Then, we hopped on a canal cruise...we all got earphones so that we could hear the tour in our own languages.
It was fun to cruise along all the different canals.
Up next, the museum of bags and purses (Brendan was a good sport), where you could see bags dating back to the 1600s.
When we returned to the apartment, we found an anniversary gift from our host, Wim.
Yesterday, Bren and I were up early to see Anne Frank's house. We made it in line 5 minutes after the 9am opening and still waited an hour and 45 minutes. It was very worth it though. In 2001, when I was 14, I played Anne Frank in The Diary of Anne Frank. We were honored that Arnold Van Den Berg, a holocaust surviver and former playmate of Anne Frank, attended the show. He had written me a note on a program that I reminded him very much of the real Anne. Needless to say, I wouldn't have missed the opportunity to see the secret annex. I don't have any pictures to share because they are not allowed. It was an emotional experience--perhaps harder than we thought it would be. It is strange how we saw a whole holocaust exhibit in Caen, and yet, knowing one families story intimately, you feel even more heartbroken. I am glad that this place still exists and that people can visit it. Anne Frank is only one of the many victims, but she left such a clear record of that experience that we do not have from many, and knowing these stories is so essential. To see the spaces (empty) and the pages of the diary, and to hear the bell that she heard, to see the windows covered (as they could never open the curtains), and to see the small space that 8 people lived in for over 2 years...it is hard to describe how we felt. But definitely, you feel connected to the people. You understand them, and of course, you feel pain that so many people suffered senselessly--And that so many of them are not remembered even.

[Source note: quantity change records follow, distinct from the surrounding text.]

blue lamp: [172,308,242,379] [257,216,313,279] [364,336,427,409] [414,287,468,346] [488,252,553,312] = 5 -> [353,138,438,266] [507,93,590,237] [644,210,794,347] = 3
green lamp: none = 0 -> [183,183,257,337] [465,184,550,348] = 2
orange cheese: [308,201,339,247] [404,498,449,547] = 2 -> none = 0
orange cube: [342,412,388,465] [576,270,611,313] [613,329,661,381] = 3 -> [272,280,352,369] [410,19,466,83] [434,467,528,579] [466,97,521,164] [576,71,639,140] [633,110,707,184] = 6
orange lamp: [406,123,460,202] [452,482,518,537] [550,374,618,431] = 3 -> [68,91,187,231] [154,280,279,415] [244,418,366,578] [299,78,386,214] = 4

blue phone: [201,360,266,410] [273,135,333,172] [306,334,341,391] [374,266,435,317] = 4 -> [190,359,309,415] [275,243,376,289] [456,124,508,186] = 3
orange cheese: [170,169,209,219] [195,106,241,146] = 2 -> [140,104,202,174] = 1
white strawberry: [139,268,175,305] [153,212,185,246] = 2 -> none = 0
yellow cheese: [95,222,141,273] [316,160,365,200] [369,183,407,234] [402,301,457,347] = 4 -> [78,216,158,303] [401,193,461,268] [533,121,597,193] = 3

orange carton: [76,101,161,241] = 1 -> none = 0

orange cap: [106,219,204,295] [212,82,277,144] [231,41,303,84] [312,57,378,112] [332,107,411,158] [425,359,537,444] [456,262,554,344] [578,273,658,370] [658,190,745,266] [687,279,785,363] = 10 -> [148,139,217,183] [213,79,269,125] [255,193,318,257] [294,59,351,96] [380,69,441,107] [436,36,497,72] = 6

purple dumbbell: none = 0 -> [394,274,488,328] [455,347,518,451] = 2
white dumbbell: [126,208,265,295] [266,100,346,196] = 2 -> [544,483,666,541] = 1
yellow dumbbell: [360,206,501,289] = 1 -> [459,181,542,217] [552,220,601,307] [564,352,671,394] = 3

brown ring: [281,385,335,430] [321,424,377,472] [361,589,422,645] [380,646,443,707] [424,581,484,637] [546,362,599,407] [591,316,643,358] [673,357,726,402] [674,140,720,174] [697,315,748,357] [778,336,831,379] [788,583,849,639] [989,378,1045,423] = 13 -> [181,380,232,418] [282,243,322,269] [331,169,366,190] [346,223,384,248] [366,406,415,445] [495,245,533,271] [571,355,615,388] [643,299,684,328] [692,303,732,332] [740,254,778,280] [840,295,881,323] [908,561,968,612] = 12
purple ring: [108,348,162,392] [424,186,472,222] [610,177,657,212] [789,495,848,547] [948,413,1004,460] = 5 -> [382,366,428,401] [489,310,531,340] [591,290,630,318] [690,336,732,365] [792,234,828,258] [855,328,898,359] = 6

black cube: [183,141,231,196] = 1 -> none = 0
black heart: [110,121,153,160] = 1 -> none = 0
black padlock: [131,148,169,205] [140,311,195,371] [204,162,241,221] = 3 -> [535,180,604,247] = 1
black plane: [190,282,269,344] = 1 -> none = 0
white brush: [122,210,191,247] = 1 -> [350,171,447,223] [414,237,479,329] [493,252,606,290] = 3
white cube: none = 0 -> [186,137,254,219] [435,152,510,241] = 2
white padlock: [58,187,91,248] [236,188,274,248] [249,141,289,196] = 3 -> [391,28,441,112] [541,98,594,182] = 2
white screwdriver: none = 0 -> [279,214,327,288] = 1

I have many more thoughts on it, but after the experience, we just needed to decompress. We ate, we walked (a lot), and we finally ended up at the Van Loon museum, which is a canal house from the 1600s. Each canal house took up a whole block basically. They had beautiful gardens in the back.
We even found a stowaway
until it was time to meet tony for Indonesian food:
Today, we really must do laundry (haven't done any since Paris). It's raining, so we'll probably be pretty low key. Tomorrow, we leave for Germany.
I forgot to add that people in the Netherlands are made very uncomfortable by the phrase "how are you?" It took us a day or so to figure this out. Our host explains that it is too intimate of a question. Instead "good morning/afternoon/evening" gets a much better response.